Mein Lauftempo steigert sich. Ich liebe es. Einfach zu laufen und nachzudenken. Es befreit mich. Ich laufe immer weiter. Laufe an sämtlichen Cafés vorbei und allmählich kommt es mir so vor, als würden die Gäste, die in Ruhe ihren Kaffee trinken, mir hinterherstarren. Ich spüre ihre Blicke. Wie sie sich in meinen Rücken hineinbohren. Was sie wohl von mir denken, so wie ich aussehe.
Mein Atem wird hastig. Ich fühle nach wie vor den Alkohol in meinem Blut.

Ich erreiche Minuten später mein Auto. Hier scheint alles ruhig gewesen zu sein, nur der Wind und die Bäume, die aneinander rascheln sind hörbar. Mein Blick fällt auf die Haustür des Verbindungshauses. Die Angst, dass jemand diese Tür öffnet, ist unbeschreiblich. Ich setze mich in mein Auto und schließe die Tür hinter mir.
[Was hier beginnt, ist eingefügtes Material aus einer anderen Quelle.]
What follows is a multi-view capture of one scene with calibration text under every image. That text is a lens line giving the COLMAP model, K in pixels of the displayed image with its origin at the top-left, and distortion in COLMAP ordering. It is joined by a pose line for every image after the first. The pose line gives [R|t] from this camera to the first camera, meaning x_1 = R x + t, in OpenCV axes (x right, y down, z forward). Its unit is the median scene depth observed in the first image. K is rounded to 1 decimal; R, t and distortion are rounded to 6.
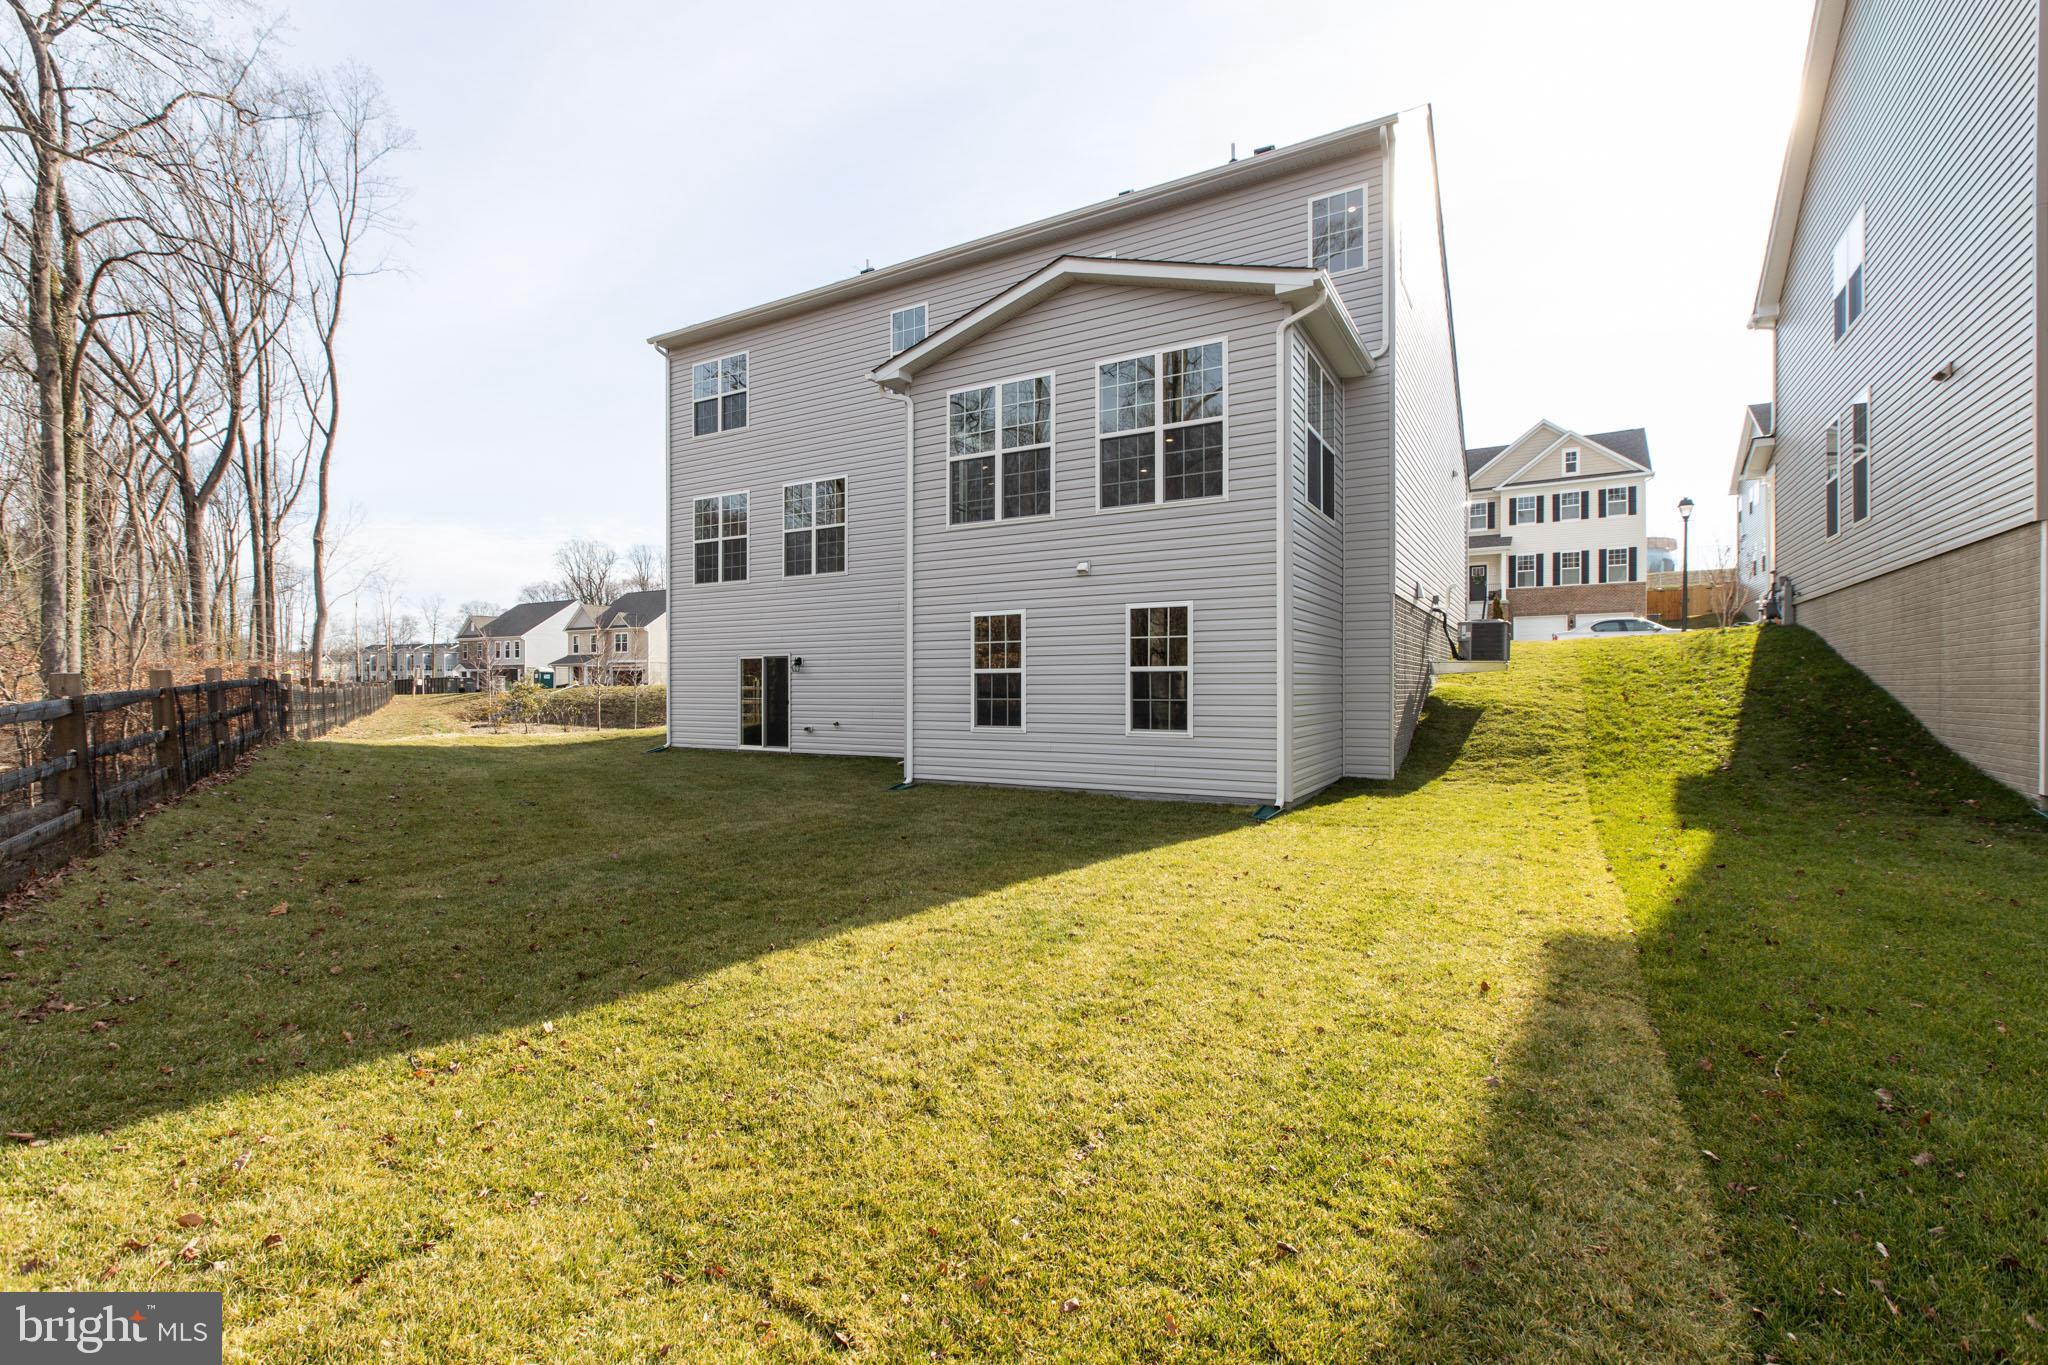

Beunruhig blicke ich aus dem Fenster und betrachte die Bäume, die von dem Wind ihre Zweige neigen. Ich kann unmöglich fahren, rufe ich mir immer wieder ins Gedächtnis zurück, doch ich starte den Motor und verlasse den Parkplatz eines Hauses, indem sich ein weiterer Albtraum abgespielt hatte.

"Niemand wird dir helfen können", sagt eine raue Stimme, die nur von jemanden kommen kann, der zwei Schachteln Zigaretten am Tag verbraucht und sich das Hirn wegsäuft.
Ich versuche mich zu bewegen, doch auch jetzt kann ich es nicht.
"Lass mich dich spüren", sagt er.
Ich will schreien, doch mein Schreien ist kaum lauter, als das eines kraftlosen Kindes.
Ich will es nicht. Ich will nicht so berührt werden. Doch egal wie sehr ich mich dagegen weigere, letztenendes streift er mir meine Jeans von den Beinen und liebkost auf eine gewaltsame Art meinen Körper.
Diese Berührung ist bedrohlich. Ich fühle mich gedemütigt und es ist mir peinlich in dieser Situation zu sein.
"Sei mein braves Mädchen, Ann" Er gibt mir einen Kuss auf die Stirn und zieht mir nun auch die letzten Stücke an Kleidung, die mir geblieben sind, aus.
"Du darfst nicht schreien. Es ist alles in Ordnung. Das ist etwas völlig normales, mein Schatz. Es wird auch dir Spaß machen" Ich möchte meinem Vater glauben schenken, doch ich fühle mich weder sicher noch stark.
Wenige Sekunden später füllt ein Schrei das Zimmer. Es ist mein Geschrei. Mein Hilferuf.
Doch wenn ihn niemand hört, hilft auch er nicht.